Making a bold statement in the worlds of art or music demands the use of tools and mediums that strike the observer immediately. Painters like Henri Matisse have used gouache paint, a heavy opaque watercolor, for its strong, dynamic color and consistency for a striking visual effect. Highly regarded pianist and composer Jacky Terrasson has decided to mirror these pronounced effects with a well-selected assemblage of musical tools-songs and musicians-to appear on his new CD, “Gouache.” Terrasson performs a number of originals alongside classics by Erik Satie and Sonny Rollins, which contrast with new classics from Amy Winehouse, John Lennon and Justin Bieber.

Anthony Branker is director of Jazz Studies at Princeton University. As a composer, his music has been featured at festivals, concerts and clubs all over the world. All About Jazz describes him as “…a serious composer who does a lot more than write tunes…his music is steeped in the deeper sources of jazz.” While addressing such themes as intolerance, hate and prejudice, Branker’s new CD — “Uppity” — strives to remind us of the power and resiliency of the human spirit as we continue the struggle for a truly tolerant and color-blind society. Along with his band Word Play, Branker has created a thoroughly musical work that will certainly be considered one of his more important projects to date.
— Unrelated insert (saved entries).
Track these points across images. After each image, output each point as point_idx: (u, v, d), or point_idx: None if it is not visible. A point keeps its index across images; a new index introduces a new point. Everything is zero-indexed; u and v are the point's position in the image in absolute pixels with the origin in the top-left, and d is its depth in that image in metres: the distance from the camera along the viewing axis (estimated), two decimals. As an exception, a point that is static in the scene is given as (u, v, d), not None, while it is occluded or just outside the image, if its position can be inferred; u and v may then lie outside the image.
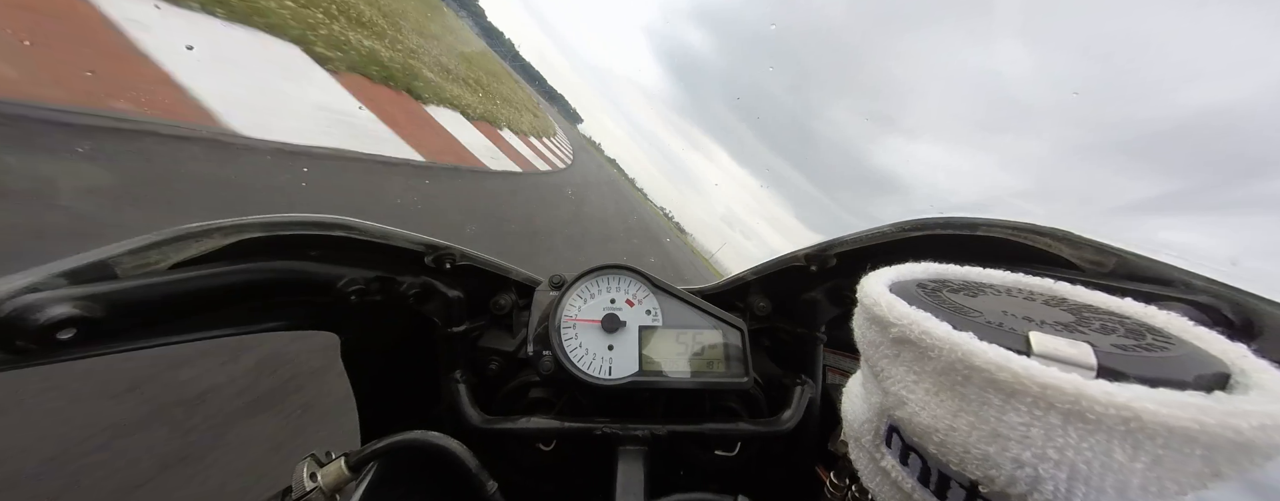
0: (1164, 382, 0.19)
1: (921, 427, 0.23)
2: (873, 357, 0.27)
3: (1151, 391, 0.18)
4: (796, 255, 0.72)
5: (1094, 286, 0.30)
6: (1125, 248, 0.45)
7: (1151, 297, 0.33)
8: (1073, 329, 0.24)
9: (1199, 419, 0.17)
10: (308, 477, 0.54)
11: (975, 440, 0.21)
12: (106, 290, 0.40)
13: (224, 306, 0.51)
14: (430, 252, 0.66)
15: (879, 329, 0.26)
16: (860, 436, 0.30)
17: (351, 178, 4.77)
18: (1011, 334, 0.23)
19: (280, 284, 0.55)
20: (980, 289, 0.31)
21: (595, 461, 0.71)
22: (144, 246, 0.43)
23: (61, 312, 0.37)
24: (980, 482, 0.21)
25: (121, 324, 0.42)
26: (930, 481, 0.24)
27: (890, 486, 0.27)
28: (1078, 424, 0.18)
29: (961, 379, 0.21)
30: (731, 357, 0.69)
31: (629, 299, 0.72)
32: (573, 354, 0.67)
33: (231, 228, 0.48)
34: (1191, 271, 0.40)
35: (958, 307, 0.26)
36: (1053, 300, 0.29)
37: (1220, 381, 0.21)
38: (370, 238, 0.59)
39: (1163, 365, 0.21)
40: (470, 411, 0.69)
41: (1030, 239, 0.50)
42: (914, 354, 0.24)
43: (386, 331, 0.74)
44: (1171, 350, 0.22)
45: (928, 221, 0.58)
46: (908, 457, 0.25)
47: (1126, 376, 0.20)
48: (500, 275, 0.77)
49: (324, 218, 0.55)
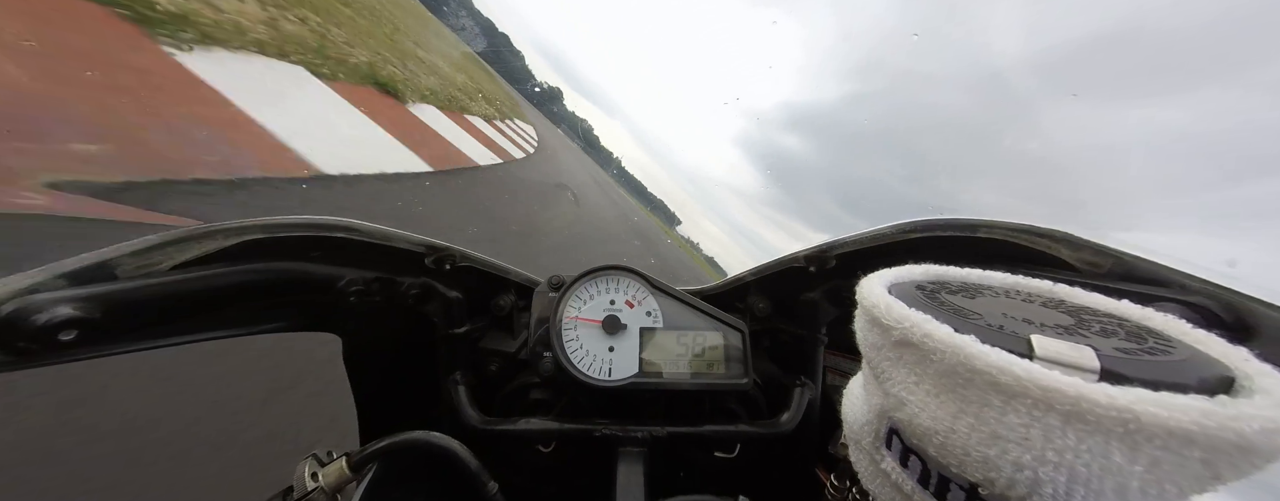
0: (1166, 386, 0.19)
1: (922, 429, 0.23)
2: (874, 359, 0.27)
3: (1153, 394, 0.18)
4: (796, 256, 0.72)
5: (1092, 288, 0.31)
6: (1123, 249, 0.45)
7: (1148, 299, 0.33)
8: (1073, 332, 0.24)
9: (1200, 422, 0.17)
10: (309, 477, 0.54)
11: (975, 442, 0.21)
12: (107, 291, 0.40)
13: (225, 307, 0.51)
14: (430, 254, 0.66)
15: (880, 331, 0.26)
16: (860, 438, 0.30)
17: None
18: (1014, 337, 0.23)
19: (281, 285, 0.54)
20: (979, 291, 0.31)
21: (595, 462, 0.71)
22: (145, 248, 0.43)
23: (63, 314, 0.37)
24: (980, 485, 0.22)
25: (122, 325, 0.42)
26: (930, 483, 0.24)
27: (890, 488, 0.27)
28: (1077, 426, 0.18)
29: (963, 381, 0.21)
30: (731, 359, 0.69)
31: (629, 300, 0.71)
32: (573, 355, 0.67)
33: (232, 229, 0.48)
34: (1188, 273, 0.40)
35: (958, 310, 0.26)
36: (1051, 302, 0.29)
37: (1223, 385, 0.21)
38: (370, 239, 0.59)
39: (1165, 369, 0.21)
40: (470, 412, 0.69)
41: (1029, 240, 0.50)
42: (916, 356, 0.24)
43: (387, 332, 0.73)
44: (1174, 354, 0.22)
45: (927, 223, 0.58)
46: (908, 460, 0.25)
47: (1129, 380, 0.20)
48: (500, 276, 0.77)
49: (324, 219, 0.55)
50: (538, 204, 8.86)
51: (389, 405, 0.76)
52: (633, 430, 0.67)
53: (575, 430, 0.68)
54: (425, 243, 0.66)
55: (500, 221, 6.20)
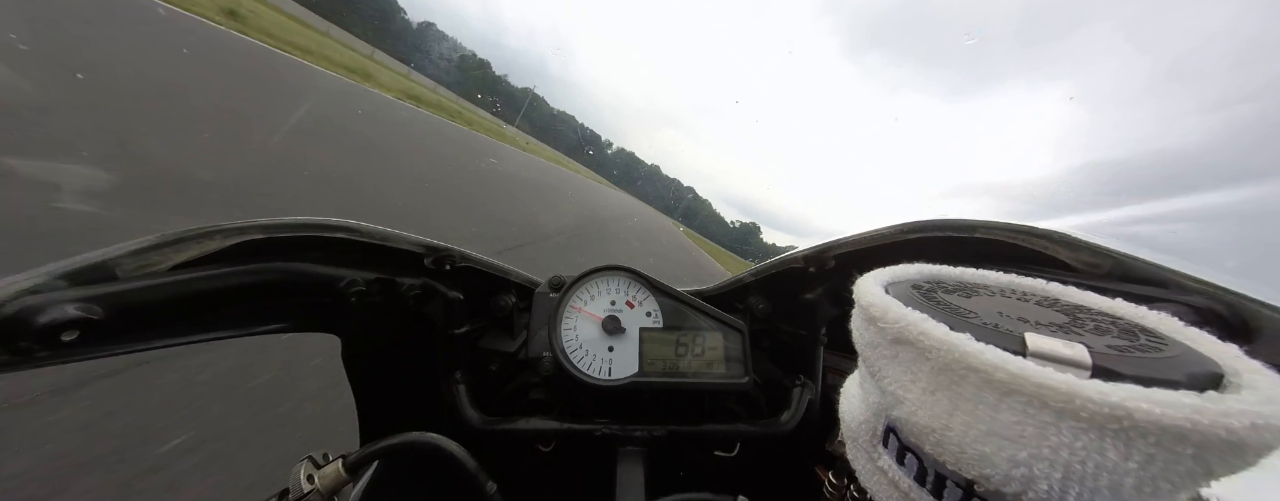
0: (1157, 382, 0.19)
1: (918, 427, 0.24)
2: (870, 357, 0.27)
3: (1145, 390, 0.18)
4: (795, 256, 0.72)
5: (1088, 288, 0.31)
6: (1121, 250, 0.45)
7: (1146, 299, 0.34)
8: (1067, 329, 0.24)
9: (1191, 418, 0.17)
10: (304, 479, 0.54)
11: (971, 439, 0.21)
12: (108, 292, 0.40)
13: (225, 308, 0.51)
14: (430, 254, 0.67)
15: (876, 329, 0.26)
16: (857, 436, 0.30)
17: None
18: (1007, 335, 0.23)
19: (281, 285, 0.55)
20: (974, 290, 0.31)
21: (595, 462, 0.71)
22: (145, 248, 0.43)
23: (63, 314, 0.37)
24: (976, 482, 0.22)
25: (123, 325, 0.42)
26: (927, 481, 0.24)
27: (887, 485, 0.27)
28: (1070, 422, 0.18)
29: (957, 378, 0.21)
30: (731, 359, 0.69)
31: (629, 300, 0.72)
32: (573, 355, 0.67)
33: (233, 229, 0.48)
34: (1186, 274, 0.40)
35: (953, 308, 0.26)
36: (1046, 301, 0.30)
37: (1213, 381, 0.21)
38: (370, 239, 0.59)
39: (1157, 365, 0.21)
40: (470, 412, 0.69)
41: (1027, 241, 0.50)
42: (911, 354, 0.24)
43: (387, 333, 0.74)
44: (1165, 350, 0.22)
45: (926, 223, 0.58)
46: (904, 457, 0.26)
47: (1121, 376, 0.20)
48: (500, 276, 0.77)
49: (325, 220, 0.55)
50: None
51: (389, 405, 0.77)
52: (632, 430, 0.67)
53: (575, 430, 0.68)
54: (425, 243, 0.66)
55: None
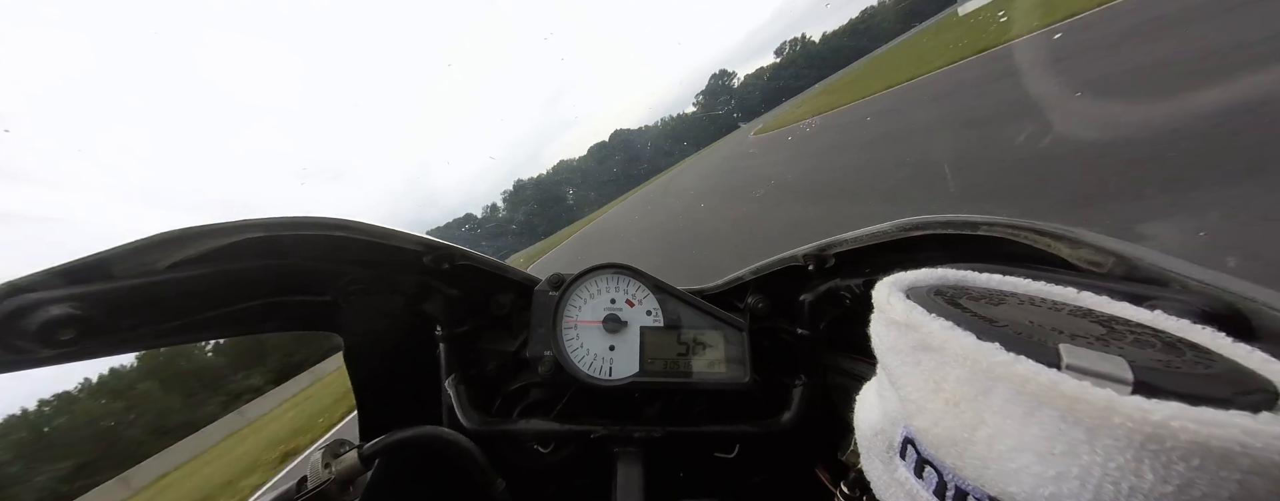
0: (1205, 400, 0.18)
1: (939, 439, 0.23)
2: (890, 364, 0.26)
3: (1193, 409, 0.16)
4: (795, 255, 0.72)
5: (1085, 287, 0.30)
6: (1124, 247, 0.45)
7: (1147, 298, 0.33)
8: (1105, 341, 0.23)
9: (1242, 439, 0.16)
10: (323, 468, 0.56)
11: (996, 454, 0.20)
12: (105, 290, 0.40)
13: (224, 307, 0.51)
14: (429, 252, 0.66)
15: (897, 335, 0.25)
16: (873, 446, 0.29)
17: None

Alexander’s Ballads; Winkler’s Nyro Songbook – Bob Stewart


It may have been Charlie Parker’s alto that first brought the saxophone into the elite jazz club previously occupied by the trumpet, piano and drums but today it’s certainly the tenor sax that has equaled them in popularity and, in many ways, become the ‘glory instrument’. Thought of as hard driving and masculine thank to the pioneering work of Trane and others of his ilk, the instrument also has a softer side and is perfectly suited to rendering tunes at a slower tick of the metronome with sensitivity and tenderness. Eric Alexander makes his first foray into the hallowed halls of the ‘ballad record’ with “Touching” — joining the ranks of such tenor balladeers as Coleman Hawkins, Lester Young, Dexter Gordon and countless others.


“Mark Winkler discovers what Miles Davis, Roy Ayers and Carmen McRae knew back in the ’60s, that Laura Nyro wrote great songs, and he makes them hip all over again,” according to Brett Fox of LA Jazz Scene. Going where no one has gone before, singer Winkler tackles the songbook the legendary ’60s and ’70s icon on The “Laura Nyro Project”  featuring arrangements by Eli Bruegemann, current musical director of for “Saturday Night Live,” and jazz heavy hitters Eric Reed, Anthony Wilson, Bob Sheppard, Larry Koonse, Cheryl Bentyne, and even the Mills Brothers. Winkler covers Nyro’s more well-known tunes and some choice album tracks, revisiting her songs that are melting pots of jazz, pop and soul and taking them to the ‘jazz’ side.